To complete the exercise, repeat every record exactly as it stands.

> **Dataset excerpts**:
────────
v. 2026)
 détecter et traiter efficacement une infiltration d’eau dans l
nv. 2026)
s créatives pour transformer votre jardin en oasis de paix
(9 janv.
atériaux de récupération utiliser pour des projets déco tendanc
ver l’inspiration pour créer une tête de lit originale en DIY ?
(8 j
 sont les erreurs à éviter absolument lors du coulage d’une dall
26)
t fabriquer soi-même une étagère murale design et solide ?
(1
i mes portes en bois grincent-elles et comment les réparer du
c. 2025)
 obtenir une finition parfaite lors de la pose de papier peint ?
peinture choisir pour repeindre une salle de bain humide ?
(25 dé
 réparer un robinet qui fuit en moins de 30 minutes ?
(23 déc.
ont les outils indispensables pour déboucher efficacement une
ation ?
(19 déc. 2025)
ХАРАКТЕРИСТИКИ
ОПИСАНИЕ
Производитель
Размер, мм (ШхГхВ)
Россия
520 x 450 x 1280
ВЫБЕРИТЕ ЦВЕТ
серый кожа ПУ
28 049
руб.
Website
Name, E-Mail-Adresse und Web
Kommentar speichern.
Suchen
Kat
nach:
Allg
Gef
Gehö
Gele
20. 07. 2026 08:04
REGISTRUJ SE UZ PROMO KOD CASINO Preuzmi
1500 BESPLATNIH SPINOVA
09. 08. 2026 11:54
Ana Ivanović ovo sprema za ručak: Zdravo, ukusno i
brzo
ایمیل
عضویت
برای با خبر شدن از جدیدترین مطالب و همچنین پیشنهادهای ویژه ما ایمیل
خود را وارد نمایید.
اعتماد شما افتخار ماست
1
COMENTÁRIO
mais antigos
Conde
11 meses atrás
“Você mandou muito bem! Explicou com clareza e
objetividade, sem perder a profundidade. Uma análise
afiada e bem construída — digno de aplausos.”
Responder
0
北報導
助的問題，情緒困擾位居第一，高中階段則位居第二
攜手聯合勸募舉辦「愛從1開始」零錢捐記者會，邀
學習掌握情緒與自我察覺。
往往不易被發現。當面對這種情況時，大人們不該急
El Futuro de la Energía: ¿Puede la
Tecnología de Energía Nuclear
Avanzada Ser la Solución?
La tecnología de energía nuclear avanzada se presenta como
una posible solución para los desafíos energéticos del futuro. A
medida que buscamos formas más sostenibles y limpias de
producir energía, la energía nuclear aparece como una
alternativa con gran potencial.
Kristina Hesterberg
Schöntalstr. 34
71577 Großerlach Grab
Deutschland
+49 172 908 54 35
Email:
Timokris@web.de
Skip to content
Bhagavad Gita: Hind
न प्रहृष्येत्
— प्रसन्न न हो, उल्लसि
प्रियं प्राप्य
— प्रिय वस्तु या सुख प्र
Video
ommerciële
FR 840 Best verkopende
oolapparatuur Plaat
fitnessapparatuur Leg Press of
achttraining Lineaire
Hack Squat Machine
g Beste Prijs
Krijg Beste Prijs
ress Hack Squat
────────
> **Response area**:
v. 2026)
 détecter et traiter efficacement une infiltration d’eau dans l
nv. 2026)
s créatives pour transformer votre jardin en oasis de paix
(9 janv.
atériaux de récupération utiliser pour des projets déco tendanc
ver l’inspiration pour créer une tête de lit originale en DIY ?
(8 j
 sont les erreurs à éviter absolument lors du coulage d’une dall
26)
t fabriquer soi-même une étagère murale design et solide ?
(1
i mes portes en bois grincent-elles et comment les réparer du
c. 2025)
 obtenir une finition parfaite lors de la pose de papier peint ?
peinture choisir pour repeindre une salle de bain humide ?
(25 dé
 réparer un robinet qui fuit en moins de 30 minutes ?
(23 déc.
ont les outils indispensables pour déboucher efficacement une
ation ?
(19 déc. 2025)
ХАРАКТЕРИСТИКИ
ОПИСАНИЕ
Производитель
Размер, мм (ШхГхВ)
Россия
520 x 450 x 1280
ВЫБЕРИТЕ ЦВЕТ
серый кожа ПУ
28 049
руб.
Website
Name, E-Mail-Adresse und Web
Kommentar speichern.
Suchen
Kat
nach:
Allg
Gef
Gehö
Gele
20. 07. 2026 08:04
REGISTRUJ SE UZ PROMO KOD CASINO Preuzmi
1500 BESPLATNIH SPINOVA
09. 08. 2026 11:54
Ana Ivanović ovo sprema za ručak: Zdravo, ukusno i
brzo
ایمیل
عضویت
برای با خبر شدن از جدیدترین مطالب و همچنین پیشنهادهای ویژه ما ایمیل
خود را وارد نمایید.
اعتماد شما افتخار ماست
1
COMENTÁRIO
mais antigos
Conde
11 meses atrás
“Você mandou muito bem! Explicou com clareza e
objetividade, sem perder a profundidade. Uma análise
afiada e bem construída — digno de aplausos.”
Responder
0
北報導
助的問題，情緒困擾位居第一，高中階段則位居第二
攜手聯合勸募舉辦「愛從1開始」零錢捐記者會，邀
學習掌握情緒與自我察覺。
往往不易被發現。當面對這種情況時，大人們不該急
El Futuro de la Energía: ¿Puede la
Tecnología de Energía Nuclear
Avanzada Ser la Solución?
La tecnología de energía nuclear avanzada se presenta como
una posible solución para los desafíos energéticos del futuro. A
medida que buscamos formas más sostenibles y limpias de
producir energía, la energía nuclear aparece como una
alternativa con gran potencial.
Kristina Hesterberg
Schöntalstr. 34
71577 Großerlach Grab
Deutschland
+49 172 908 54 35
Email:
Timokris@web.de
Skip to content
Bhagavad Gita: Hind
न प्रहृष्येत्
— प्रसन्न न हो, उल्लसि
प्रियं प्राप्य
— प्रिय वस्तु या सुख प्र
Video
ommerciële
FR 840 Best verkopende
oolapparatuur Plaat
fitnessapparatuur Leg Press of
achttraining Lineaire
Hack Squat Machine
g Beste Prijs
Krijg Beste Prijs
ress Hack Squat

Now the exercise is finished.